Direction donc la Maison Blanche pour devenir l’ombre du président, enregistreur et micro à la main.

Très vite, Rebecca va se faire à sa nouvelle vie, entre deux points presse ou entre deux voyages au bout du monde à bord d’Air Force One.

« Je repère mon siège. Dans le porte-gobelet, un petit carton indique en lettres bleues : « Bienvenue à bord d’Air Force One, mademoiselle Dorey-Stein. » Je n’en reviens pas que ce soit ma vie. J’adore ma place près du hublot. A côté du mien, il n’y a qu’un siège… Les sièges peuvent s’incliner horizontalement. Et j’ai toutes les prises nécessaires à mes pieds. Sur la tablette devant moi, je trouve la presse du jour plus un petit plateau de friandises … »

Les mois passent, les années aussi : des années complètement folles pour la jeune femme qui ne voit pas le temps passer.

Elle qui carbure à présent à l’adrénaline, à l’autodérision, et à la vodka parfois, pour décompresser et oublier qu’elle a laissé sa vie personnelle sur le côté…

C’est une incroyable plongée dans les coulisses de la présidence Obama que nous propose Rebecca Dorey-Stein. Rebecca Dorey-Stein qui a démissionné de son poste, deux mois après l’arrivée de Donald Trump.

Avec beaucoup d’humour, de lucidité, et de talent, il faut le reconnaître, elle réussit à faire en sorte qu’on endosse nous-mêmes ce rôle de sténo pour découvrir les rouages de la politique américaine.

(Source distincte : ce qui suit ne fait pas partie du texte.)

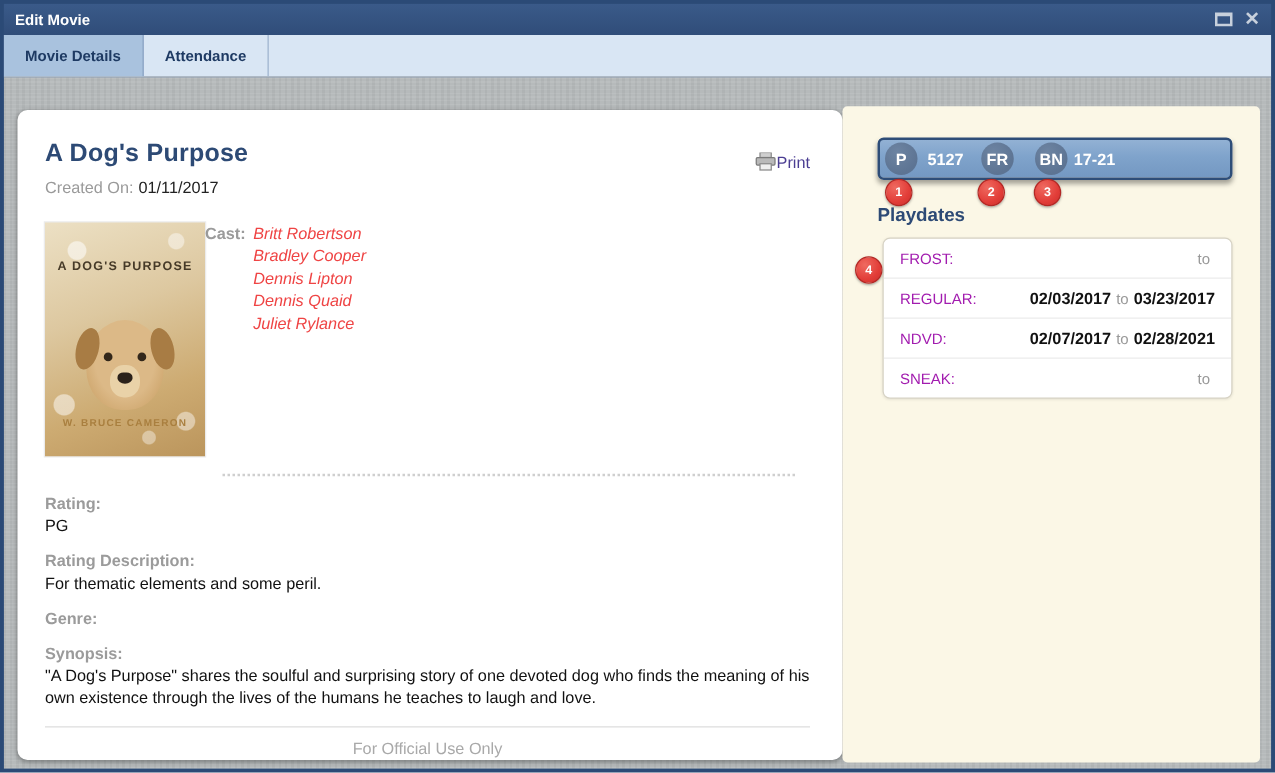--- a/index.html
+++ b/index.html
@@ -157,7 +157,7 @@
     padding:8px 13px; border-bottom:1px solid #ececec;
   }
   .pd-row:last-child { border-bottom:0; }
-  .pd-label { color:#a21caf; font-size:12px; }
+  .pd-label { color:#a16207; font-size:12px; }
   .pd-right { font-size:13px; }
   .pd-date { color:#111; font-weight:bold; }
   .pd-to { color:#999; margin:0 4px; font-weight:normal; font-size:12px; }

Et on comprend mieux pourquoi « Good morning Mr President » a été si bien accueilli par la critique aux Etats-Unis.

Le New York Times parle de « Bridget Jones à la Maison-Blanche ». Il y a un peu de ça, c’est vrai.

Et c’est probablement dû à la personnalité de Rebecca, qui au départ ne devait pas trop correspondre à la fonction recherchée.

Et puis ici, autant prévenir tout de suite, pas question de se prendre la tête : il ne s’agit pas de mémoires politiques, mais bien du quotidien d’une des assistantes de l’ombre du président : de sa vie à elle, de son ressenti personnel, de ses attentes, de ses espoirs. Rien d’autre.

Juste que ce quotidien assez exceptionnel, par la personnalité du boss de Rebecca, nous permet de nous glisser dans cet endroit qui nourrit tant de phantasmes et dont les coulisses restent si méconnues du grand public.

Tout est vrai dans ce qu’elle a écrit. A quelques noms et quelques traits de caractère près.

Rebecca Dorey-Stein explique qu’elle a dû utiliser quelques pseudonymes pour qu’on ne puisse pas identifier certaines personnes et pour protéger la vie privée d’autres.

Vous ne lâcherez pas le récit de Rebecca Dorey-Stein une seconde.
Il se lit comme un roman. Un très bon roman.